There are interesting and strangely addicting games that deal with growth, especially exponential growth, for example Universal Paperclips. You start by creating one paperclip manually and end up with converting the whole universe into paperclips a few game hours later (my best time was 2.5 hours, if I remember correctly). It's all about exponential growth and finding the ever moving sweet spots in the production pipeline.

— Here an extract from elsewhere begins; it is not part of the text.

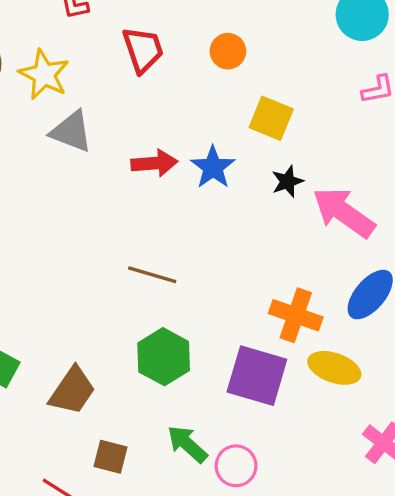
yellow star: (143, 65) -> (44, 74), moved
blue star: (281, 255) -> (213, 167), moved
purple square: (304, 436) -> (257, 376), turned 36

What this principle has in common with Factorio is this "the factory must grow". The larger, the better. Quality of items helps with this. Essentially, you're creating the same items the whole game, but on a higher level. More of them. That's strangely interesting and addicting. Why do you need different tiers of items? Why do you need a megabase? To get a feeling of advancement. Establishing quality and the growth connected with it is no different. What's different with it, is that it's a new challenge to handle, not just the 4th, 5th, 6th tier of the same thing. And that's a real good concept, because by adding new, yet unseen challenges, it increases the depth and scope of the game and not just prolong it by making it repetitious and tedious.
If you're not interested in this part of Factorio, ignore quality. It's not made for you.
Similar to all the military stuff and weapons not being made for me, because I can't stand being attacked and my factories destroyed, so I'm just switching off enemies at map creation. It's just a part of the game I'm not interested in.